Users of Nexus Dashboard Insights (NDI) can leverage this solution for automated pre-change validation. Hundreds of different checks have been codified and can be used to validate your changes on-demand. Compared to the --rules argument in nac-validate, there is no need to write Python code that contain your checks. NDI will notify you of any anomalies imposed by your new configuration. Besides looking at potential configuration errors, NDI provides a framework that enables users to write their own configuration and compliance rules. Each time a pre-change validation is run, that set of requirements is evaluated. Consider the following examples:

In this example, Endpoint Group (EPG) web and db must be able to communicate:

In this example all bridge domains need to be configured with at least one private subnet:

Compliance requirements in NDI drastically reduce the time required to write tests, in order to meet business requirements when driving automated changes.

Using the commandline tool Nexus-PCV, you can automate Pre-Change Validations in NDI. Nexus-PCV can either work with provided JSON file(s) or a terraform plan output from a Network-as-Code project. A planned change can be validated before applying it to a production environment by running a terraform plan operation first and then providing the output to nexus-pcv to trigger a pre-change validation.

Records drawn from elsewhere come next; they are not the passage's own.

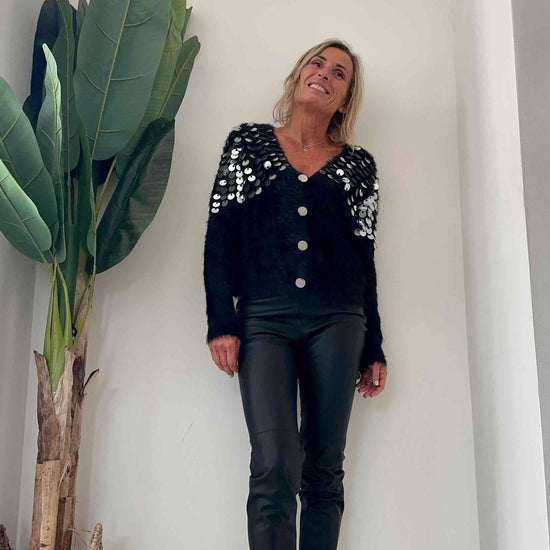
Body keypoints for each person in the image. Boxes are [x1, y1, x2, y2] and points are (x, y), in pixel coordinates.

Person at [203, 38, 388, 550]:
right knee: (274, 463)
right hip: (264, 320)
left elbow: (364, 260)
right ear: (299, 75)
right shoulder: (248, 144)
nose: (324, 74)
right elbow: (220, 235)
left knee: (324, 469)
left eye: (339, 73)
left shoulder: (359, 167)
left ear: (345, 99)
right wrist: (221, 320)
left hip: (339, 322)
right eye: (317, 63)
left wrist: (373, 346)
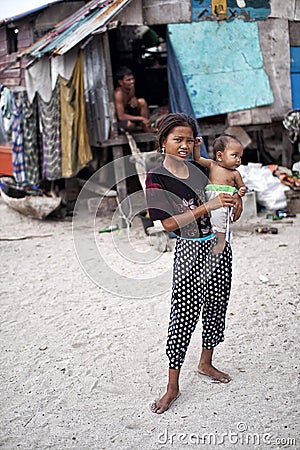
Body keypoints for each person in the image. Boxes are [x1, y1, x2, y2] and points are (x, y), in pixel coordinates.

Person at [145, 113, 243, 414]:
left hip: (218, 246)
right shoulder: (156, 177)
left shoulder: (200, 170)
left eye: (189, 139)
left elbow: (225, 189)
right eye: (177, 139)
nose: (184, 145)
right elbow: (166, 223)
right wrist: (207, 205)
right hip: (189, 250)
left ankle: (206, 363)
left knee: (216, 305)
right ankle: (172, 386)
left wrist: (235, 200)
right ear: (164, 142)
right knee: (184, 315)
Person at [193, 134, 246, 254]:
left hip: (223, 201)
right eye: (235, 155)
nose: (238, 160)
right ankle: (213, 240)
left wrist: (240, 192)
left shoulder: (235, 173)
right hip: (208, 200)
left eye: (240, 157)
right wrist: (197, 147)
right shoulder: (212, 165)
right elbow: (197, 159)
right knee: (207, 223)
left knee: (219, 220)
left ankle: (221, 241)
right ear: (219, 156)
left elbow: (242, 187)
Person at [114, 66, 152, 132]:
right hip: (121, 119)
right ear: (120, 82)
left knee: (142, 101)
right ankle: (139, 128)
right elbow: (121, 116)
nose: (132, 82)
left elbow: (132, 97)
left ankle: (146, 128)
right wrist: (141, 118)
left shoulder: (131, 88)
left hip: (129, 112)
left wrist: (133, 98)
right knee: (130, 125)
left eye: (132, 79)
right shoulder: (118, 94)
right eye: (128, 80)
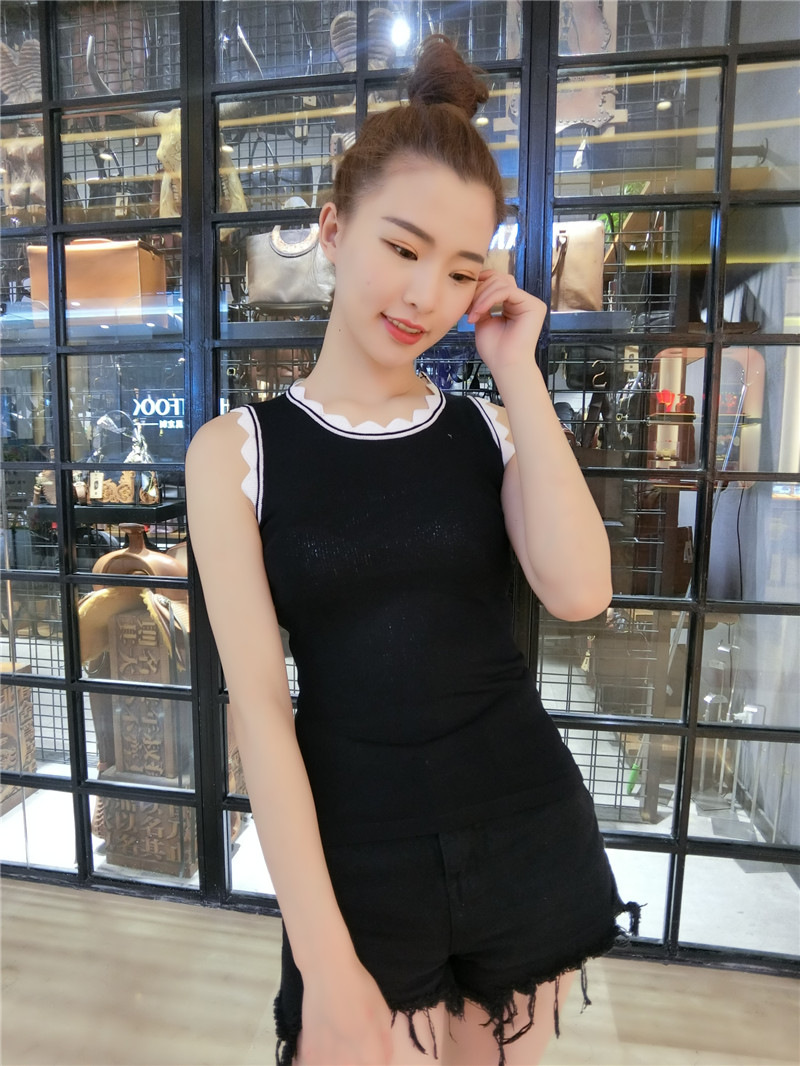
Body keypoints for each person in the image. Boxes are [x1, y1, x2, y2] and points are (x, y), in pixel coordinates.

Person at [186, 35, 639, 1066]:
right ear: (332, 229)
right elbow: (260, 714)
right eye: (402, 248)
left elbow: (579, 591)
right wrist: (326, 962)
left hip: (523, 830)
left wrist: (516, 370)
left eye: (460, 268)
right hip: (357, 860)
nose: (426, 294)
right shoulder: (237, 452)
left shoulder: (489, 427)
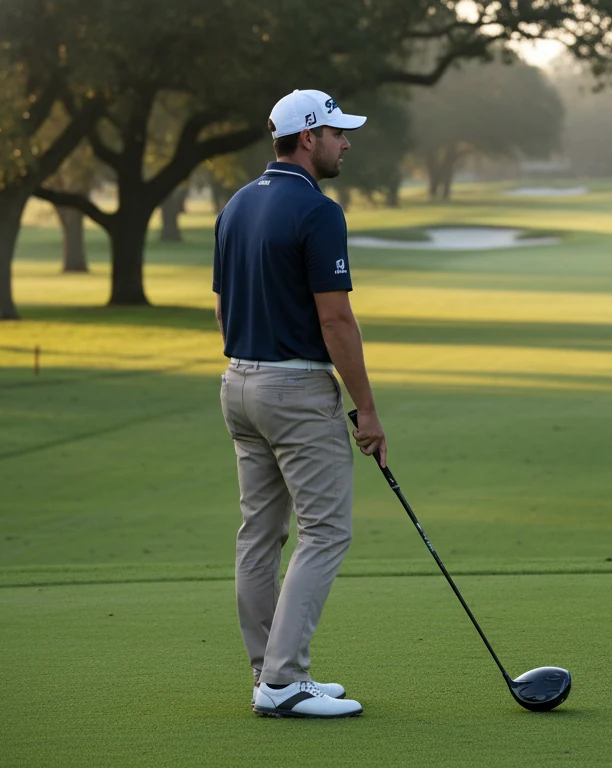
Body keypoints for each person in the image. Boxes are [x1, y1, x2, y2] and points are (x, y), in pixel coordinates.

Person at [213, 89, 387, 718]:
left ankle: (268, 674)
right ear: (308, 137)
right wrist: (366, 409)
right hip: (295, 391)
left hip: (238, 384)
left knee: (259, 533)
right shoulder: (319, 211)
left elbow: (221, 303)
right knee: (325, 530)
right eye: (338, 132)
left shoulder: (236, 204)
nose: (347, 141)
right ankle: (285, 679)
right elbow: (336, 320)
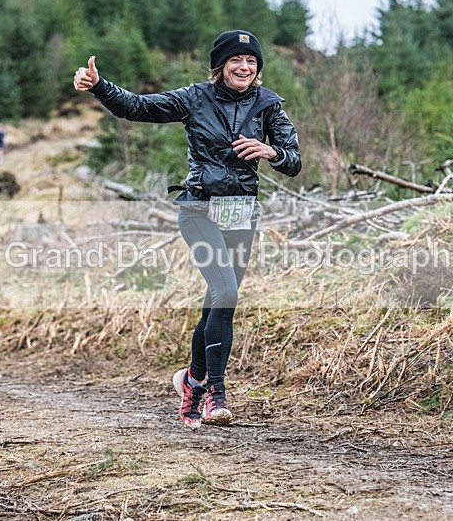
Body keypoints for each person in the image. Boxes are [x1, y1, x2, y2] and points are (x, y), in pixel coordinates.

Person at [74, 29, 301, 429]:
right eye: (236, 60)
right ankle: (217, 393)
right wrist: (99, 86)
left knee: (219, 300)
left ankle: (192, 383)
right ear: (220, 65)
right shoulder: (195, 98)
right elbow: (137, 107)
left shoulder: (268, 105)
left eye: (251, 61)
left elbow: (294, 161)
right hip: (199, 209)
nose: (244, 67)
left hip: (240, 212)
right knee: (226, 292)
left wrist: (272, 151)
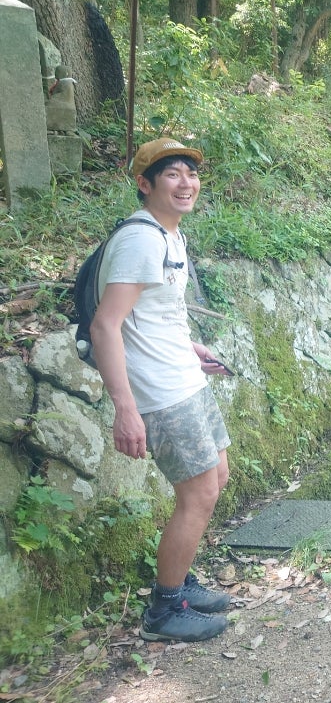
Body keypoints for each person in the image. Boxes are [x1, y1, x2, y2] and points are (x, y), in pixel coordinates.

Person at [90, 137, 234, 642]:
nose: (186, 183)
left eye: (191, 174)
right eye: (172, 174)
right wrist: (125, 408)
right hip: (160, 393)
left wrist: (192, 349)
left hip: (184, 378)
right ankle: (165, 610)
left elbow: (154, 315)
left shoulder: (170, 234)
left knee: (216, 476)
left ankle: (180, 582)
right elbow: (106, 325)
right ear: (145, 184)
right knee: (199, 493)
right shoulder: (141, 240)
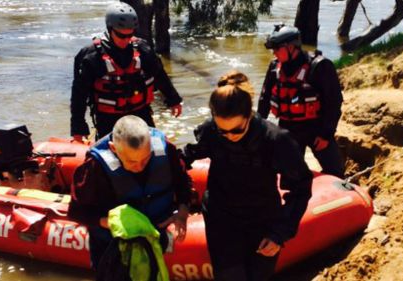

The tool can easily be integrated with CI/CD workflows. Arguments can either be provided via command line or environment variables. The tool will exit with a non-zero exit code in case of an error or non-suppressed events being discovered during the pre-change analysis. The --output-summary and --output-url arguments can be used to write a summary and/or a link (URL) to a file, which can then be embedded or parsed into notifications (e.g., Webex).

Python 3.10+ is required to install nexus-pcv. Nexus-pcv can be installed using pip:

Terminal window
pip install nexus-pcv

To create a plan output that can be used by nexus-pcv in order to create a PCV in NDI, the following can be run:

Terminal window
> terraform plan -out=plan.tfplan
> terraform show -json plan.tfplan > plan.json
> nexus-pcv --hostname-ip 10.0.0.1 --username admin --password Cisco123 --group <yoursitegroup> --site <yourfabric> --name pcv123 --nac-tf-plan plan.json --output-summary output-summary.txt --output-url output-url.txt

This will trigger a new PCV in NDI:

After a few minutes you can evaluate the results:

Alternatively you can refer to the output-summary.txt to see if any anomalies have been found based on your intended configuration.